***** SEITENTEXT

Die von den Vertragspartnern getroffenen Maßnahmen widersprechen als Umgehung des Grundverkehrsgesetzes dem Interesse an der Erhaltung eines leistungsfähigen Bauernstandes bzw. der Erhaltung und Schaffung eines wirtschaftlich gesunden, mittleren und kleinen landwirtschaftlichen Grundbesitzes, sodaß die grundverkehrsbehördliche Genehmigung zu versagen war."
2. Gegen den zitierten Berufungsbescheid wendet sich die vorliegende, auf Art144 B-VG gestützte Beschwerde, in der die Verletzung näher bezeichneter verfassungsgesetzlich gewährleisteter Rechte behauptet (Näheres s.u. II.2 und 3) und die kostenpflichtige Aufhebung des angefochtenen Bescheides beantragt wird.
3. Der Grundverkehrssenat als jene Behörde, die den bekämpften Bescheid erlassen hat, erstattete eine Gegenschrift. Darin begehrt er, die Beschwerde abzuweisen.

**********

*AUFGABE*
Übernimm aus dem Seitentext wortgetreu den Abschnitt von „2. Gegen den“ bis einschließlich „die Beschwerde abzuweisen.“. Die Auflistung steht in keinem Zusammenhang mit dem Seitentext.

***** EXTRAHIERTE DATEN

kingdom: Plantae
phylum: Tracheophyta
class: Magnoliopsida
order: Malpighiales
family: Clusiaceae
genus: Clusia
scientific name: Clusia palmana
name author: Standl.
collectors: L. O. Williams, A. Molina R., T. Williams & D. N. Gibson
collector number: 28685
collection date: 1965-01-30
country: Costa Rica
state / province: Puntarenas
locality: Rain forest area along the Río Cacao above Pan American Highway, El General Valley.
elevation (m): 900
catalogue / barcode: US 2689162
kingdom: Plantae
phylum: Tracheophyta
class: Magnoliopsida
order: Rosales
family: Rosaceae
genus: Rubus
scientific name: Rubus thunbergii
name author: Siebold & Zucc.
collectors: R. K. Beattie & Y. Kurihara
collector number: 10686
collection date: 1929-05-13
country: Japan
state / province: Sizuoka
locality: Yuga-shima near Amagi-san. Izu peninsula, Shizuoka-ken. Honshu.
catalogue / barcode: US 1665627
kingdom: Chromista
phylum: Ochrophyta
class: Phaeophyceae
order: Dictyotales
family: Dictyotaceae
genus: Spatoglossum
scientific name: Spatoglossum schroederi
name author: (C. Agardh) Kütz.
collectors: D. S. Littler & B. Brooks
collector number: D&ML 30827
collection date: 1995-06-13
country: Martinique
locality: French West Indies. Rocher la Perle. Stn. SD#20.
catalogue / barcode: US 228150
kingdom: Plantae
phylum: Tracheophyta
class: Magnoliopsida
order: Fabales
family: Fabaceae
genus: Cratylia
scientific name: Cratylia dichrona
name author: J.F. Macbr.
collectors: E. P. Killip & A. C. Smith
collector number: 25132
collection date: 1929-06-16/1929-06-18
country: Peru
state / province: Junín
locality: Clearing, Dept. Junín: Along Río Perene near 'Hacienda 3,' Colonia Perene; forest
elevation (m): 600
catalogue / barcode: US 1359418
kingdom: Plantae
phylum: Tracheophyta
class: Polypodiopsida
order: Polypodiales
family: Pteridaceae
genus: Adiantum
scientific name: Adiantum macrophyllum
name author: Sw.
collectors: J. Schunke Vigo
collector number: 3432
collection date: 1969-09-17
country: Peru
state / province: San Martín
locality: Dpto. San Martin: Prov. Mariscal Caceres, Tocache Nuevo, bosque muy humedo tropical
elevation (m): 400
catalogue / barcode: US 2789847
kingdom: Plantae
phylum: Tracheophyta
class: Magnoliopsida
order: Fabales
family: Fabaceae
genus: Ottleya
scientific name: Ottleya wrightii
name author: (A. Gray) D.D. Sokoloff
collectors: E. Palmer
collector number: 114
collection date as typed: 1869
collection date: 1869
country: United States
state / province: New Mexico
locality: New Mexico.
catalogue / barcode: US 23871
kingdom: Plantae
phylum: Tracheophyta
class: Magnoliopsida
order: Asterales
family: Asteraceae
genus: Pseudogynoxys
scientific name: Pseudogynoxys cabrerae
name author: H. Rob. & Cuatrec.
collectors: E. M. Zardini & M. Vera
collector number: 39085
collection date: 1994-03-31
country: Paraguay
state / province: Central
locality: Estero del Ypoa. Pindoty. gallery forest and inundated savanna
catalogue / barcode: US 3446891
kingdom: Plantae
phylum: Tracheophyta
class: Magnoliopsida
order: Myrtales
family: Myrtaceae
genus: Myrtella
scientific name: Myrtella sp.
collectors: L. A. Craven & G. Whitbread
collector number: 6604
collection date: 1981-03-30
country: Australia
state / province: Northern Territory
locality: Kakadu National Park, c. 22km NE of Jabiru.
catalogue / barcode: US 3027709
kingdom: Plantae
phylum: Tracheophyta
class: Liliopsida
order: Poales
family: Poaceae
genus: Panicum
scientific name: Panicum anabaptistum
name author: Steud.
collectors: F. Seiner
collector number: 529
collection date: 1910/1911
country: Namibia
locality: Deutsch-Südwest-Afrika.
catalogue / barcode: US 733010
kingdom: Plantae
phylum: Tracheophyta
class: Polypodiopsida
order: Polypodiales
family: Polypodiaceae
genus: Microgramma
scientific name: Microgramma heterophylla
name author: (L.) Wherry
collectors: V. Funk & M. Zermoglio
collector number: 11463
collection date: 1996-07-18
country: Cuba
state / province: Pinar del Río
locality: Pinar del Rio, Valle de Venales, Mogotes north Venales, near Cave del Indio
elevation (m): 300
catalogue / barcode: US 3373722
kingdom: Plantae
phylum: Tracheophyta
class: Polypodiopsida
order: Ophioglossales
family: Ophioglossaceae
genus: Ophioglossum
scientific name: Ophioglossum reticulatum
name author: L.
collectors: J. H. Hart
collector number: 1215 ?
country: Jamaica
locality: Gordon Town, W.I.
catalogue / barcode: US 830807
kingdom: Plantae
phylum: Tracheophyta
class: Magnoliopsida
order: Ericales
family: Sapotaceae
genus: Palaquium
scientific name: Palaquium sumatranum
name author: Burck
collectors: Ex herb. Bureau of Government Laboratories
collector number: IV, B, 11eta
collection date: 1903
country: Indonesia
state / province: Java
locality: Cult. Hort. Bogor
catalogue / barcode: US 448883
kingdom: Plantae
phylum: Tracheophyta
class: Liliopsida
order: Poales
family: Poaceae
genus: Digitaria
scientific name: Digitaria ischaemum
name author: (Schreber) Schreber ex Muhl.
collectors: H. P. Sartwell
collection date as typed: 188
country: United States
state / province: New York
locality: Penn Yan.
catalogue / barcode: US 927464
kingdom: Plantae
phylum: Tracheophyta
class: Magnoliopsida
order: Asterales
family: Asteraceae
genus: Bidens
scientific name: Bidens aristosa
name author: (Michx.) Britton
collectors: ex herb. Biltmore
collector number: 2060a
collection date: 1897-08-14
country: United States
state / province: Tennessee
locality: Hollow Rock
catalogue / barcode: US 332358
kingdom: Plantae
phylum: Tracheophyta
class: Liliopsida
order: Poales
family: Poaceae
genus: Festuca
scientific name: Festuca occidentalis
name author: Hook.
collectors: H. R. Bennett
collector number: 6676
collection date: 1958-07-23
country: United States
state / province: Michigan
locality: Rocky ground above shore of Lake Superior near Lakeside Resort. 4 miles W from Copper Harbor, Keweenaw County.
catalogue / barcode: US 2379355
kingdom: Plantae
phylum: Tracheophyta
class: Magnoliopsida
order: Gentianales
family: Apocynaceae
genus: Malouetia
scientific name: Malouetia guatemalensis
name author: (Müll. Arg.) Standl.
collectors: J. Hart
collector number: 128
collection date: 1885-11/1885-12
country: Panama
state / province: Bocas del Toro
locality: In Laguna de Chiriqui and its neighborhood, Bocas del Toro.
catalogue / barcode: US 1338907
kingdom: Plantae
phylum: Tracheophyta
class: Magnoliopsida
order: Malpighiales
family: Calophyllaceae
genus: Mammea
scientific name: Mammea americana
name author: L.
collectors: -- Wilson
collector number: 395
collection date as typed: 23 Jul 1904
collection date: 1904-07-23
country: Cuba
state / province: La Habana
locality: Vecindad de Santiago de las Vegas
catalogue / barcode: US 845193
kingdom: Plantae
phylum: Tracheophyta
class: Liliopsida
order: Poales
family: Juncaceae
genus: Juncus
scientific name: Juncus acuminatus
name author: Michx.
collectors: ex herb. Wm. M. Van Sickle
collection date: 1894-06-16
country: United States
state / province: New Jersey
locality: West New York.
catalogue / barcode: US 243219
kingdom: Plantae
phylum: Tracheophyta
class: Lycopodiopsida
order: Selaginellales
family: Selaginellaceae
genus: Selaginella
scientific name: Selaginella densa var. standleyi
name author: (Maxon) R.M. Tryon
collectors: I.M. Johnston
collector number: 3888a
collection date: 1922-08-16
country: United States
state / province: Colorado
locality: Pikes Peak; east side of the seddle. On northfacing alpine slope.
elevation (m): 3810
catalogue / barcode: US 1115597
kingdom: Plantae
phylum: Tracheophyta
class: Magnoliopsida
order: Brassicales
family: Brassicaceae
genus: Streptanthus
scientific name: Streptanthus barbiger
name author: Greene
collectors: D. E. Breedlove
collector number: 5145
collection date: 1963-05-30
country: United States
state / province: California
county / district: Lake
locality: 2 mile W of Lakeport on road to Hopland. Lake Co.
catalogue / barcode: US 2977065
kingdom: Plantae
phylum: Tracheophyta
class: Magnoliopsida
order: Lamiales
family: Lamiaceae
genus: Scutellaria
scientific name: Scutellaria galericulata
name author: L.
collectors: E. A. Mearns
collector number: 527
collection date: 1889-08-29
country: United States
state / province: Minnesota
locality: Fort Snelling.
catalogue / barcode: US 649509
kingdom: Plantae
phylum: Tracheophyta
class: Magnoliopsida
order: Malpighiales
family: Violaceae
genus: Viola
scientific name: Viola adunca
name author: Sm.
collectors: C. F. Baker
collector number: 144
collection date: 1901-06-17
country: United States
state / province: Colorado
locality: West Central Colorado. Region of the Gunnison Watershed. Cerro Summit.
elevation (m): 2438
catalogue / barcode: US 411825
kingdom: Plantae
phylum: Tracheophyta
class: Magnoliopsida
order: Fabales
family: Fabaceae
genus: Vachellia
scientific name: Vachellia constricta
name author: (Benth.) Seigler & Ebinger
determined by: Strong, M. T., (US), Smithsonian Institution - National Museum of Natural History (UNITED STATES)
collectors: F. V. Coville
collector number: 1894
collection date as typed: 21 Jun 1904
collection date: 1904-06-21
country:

**********

*ERGEBNIS*
2. Gegen den zitierten Berufungsbescheid wendet sich die vorliegende, auf Art144 B-VG gestützte Beschwerde, in der die Verletzung näher bezeichneter verfassungsgesetzlich gewährleisteter Rechte behauptet (Näheres s.u. II.2 und 3) und die kostenpflichtige Aufhebung des angefochtenen Bescheides beantragt wird.
3. Der Grundverkehrssenat als jene Behörde, die den bekämpften Bescheid erlassen hat, erstattete eine Gegenschrift. Darin begehrt er, die Beschwerde abzuweisen.